A highlight of the meeting which is worth mentioning is the call for integrating the efforts in promoting copyrighted software with information safety. As the latter in practice has been easily interpreted as an encouragement to Chinese indigenous products, it would naturally bring challenges to BSA members.

In his Government Work Report presented at the NPC in early March, Premier Li Keqiang stated that China is to initiate a comprehensive intellectual property administrative reform pilot to improve the existing mechanism for IP creation, protection and usage.
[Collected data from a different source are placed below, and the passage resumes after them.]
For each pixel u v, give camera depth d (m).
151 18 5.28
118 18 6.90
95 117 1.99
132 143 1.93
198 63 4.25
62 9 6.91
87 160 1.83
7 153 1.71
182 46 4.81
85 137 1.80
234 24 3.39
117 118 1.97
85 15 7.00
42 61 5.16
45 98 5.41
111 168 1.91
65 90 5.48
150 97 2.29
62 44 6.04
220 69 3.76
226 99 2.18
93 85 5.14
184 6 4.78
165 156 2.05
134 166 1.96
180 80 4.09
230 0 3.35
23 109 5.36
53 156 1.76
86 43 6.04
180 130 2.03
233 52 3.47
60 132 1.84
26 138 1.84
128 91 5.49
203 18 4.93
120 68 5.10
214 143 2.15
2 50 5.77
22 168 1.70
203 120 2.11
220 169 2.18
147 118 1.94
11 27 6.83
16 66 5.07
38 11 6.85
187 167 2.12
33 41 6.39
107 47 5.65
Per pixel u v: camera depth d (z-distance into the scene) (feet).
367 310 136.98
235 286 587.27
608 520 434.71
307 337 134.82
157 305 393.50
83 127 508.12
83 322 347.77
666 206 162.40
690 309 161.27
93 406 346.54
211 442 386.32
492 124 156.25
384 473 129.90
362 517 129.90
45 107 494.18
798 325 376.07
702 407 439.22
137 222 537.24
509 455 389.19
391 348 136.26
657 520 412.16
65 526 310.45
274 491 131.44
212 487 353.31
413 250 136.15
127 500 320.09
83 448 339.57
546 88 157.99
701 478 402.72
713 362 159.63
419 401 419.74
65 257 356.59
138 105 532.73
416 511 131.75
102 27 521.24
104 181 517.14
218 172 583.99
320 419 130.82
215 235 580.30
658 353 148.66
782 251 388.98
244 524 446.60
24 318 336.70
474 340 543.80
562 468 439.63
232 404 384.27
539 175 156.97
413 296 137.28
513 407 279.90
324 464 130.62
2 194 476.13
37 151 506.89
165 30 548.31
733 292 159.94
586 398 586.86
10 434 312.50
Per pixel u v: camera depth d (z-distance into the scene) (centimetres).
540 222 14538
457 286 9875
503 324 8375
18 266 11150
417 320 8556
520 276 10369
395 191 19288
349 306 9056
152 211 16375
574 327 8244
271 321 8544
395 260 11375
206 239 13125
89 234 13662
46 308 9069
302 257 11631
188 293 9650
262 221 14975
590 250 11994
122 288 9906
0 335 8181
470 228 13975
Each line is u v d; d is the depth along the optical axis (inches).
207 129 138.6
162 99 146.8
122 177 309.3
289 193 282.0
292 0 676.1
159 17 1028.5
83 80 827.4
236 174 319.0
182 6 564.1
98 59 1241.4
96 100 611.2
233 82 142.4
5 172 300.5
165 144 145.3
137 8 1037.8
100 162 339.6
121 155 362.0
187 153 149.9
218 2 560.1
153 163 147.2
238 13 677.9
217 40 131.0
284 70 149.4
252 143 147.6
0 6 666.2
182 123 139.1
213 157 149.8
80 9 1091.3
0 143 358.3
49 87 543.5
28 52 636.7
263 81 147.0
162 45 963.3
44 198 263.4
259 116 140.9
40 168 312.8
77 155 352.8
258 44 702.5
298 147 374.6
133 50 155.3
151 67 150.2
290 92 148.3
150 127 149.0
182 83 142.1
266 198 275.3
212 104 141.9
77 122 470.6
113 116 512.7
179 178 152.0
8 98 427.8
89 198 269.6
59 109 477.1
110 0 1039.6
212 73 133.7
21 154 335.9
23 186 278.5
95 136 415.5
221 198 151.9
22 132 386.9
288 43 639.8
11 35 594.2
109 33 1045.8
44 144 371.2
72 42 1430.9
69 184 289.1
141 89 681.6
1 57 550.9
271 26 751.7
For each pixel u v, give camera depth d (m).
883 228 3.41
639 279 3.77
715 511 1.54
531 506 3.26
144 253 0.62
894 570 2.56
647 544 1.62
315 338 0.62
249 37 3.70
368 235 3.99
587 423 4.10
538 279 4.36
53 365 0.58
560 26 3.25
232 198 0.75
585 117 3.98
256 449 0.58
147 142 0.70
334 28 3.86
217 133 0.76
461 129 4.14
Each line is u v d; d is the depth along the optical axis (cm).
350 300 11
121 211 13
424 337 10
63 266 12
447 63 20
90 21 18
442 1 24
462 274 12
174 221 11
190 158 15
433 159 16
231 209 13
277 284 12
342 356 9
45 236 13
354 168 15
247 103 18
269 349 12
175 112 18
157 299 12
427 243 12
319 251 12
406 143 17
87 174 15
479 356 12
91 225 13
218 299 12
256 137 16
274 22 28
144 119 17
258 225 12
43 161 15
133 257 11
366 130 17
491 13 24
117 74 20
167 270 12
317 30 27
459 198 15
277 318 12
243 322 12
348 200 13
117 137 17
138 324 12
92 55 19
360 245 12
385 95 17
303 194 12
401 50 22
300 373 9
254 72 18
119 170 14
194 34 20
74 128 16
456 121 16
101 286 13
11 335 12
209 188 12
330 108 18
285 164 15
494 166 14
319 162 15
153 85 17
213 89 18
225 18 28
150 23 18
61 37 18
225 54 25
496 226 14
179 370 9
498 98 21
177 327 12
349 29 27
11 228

A guideline proposing IP administrative reform was released by the State Council in January this year. According to the guideline, a one-year pilot reform of IP rights protection will be carried out in regions jointly selected by the State Intellectual Property Office (SIPO), the State Administration for Industry and Commerce (SAIC) and the National Copyright Administration (NCA).

Under the current system, multiple government departments including SIPO, SAIC and NCA are involved in IP regulation, while at the local law enforcement level the responsibilities are also dispersed in different local agencies. Such mechanism has been proved inefficient and not strong enough to protect IP rights. To address this problem, the guideline introduces an integrated enforcement mechanism under the pilot program.

The new measure shows greater importance attached by the Chinese government to consumer protection, which is a good news to the business operation of name brands.

Recently, SAIC issued a new Opinion to push forward “12315”(the consumer complaint and enquiry hotline) related actions in order to further protect consumers’ rights and interests, with the key measures listed as below:

  • Improve the telephone and web platform of the hotline;
  • Effectively analyze and use the data collected through the hotline in market regulation and in the policy making process;
  • Extend the coverage of the hotline to third party E-Commerce platforms and TV shopping, etc.;
  • Encourage the establishment of an efficient consumer complaint settlement mechanism featuring “advance compensation payment” by business operators like e-commerce platforms, TV shopping channels, and big shopping malls.

Read the text
 

 

Before handing over power-of-attorney to third party brand protection agencies, brand owners need to carry out effective due diligence. It is also worthwhile for them to guard against the tendency of weakening IPR protection by Alibaba and other platforms at the excuse of “malicious” complaints.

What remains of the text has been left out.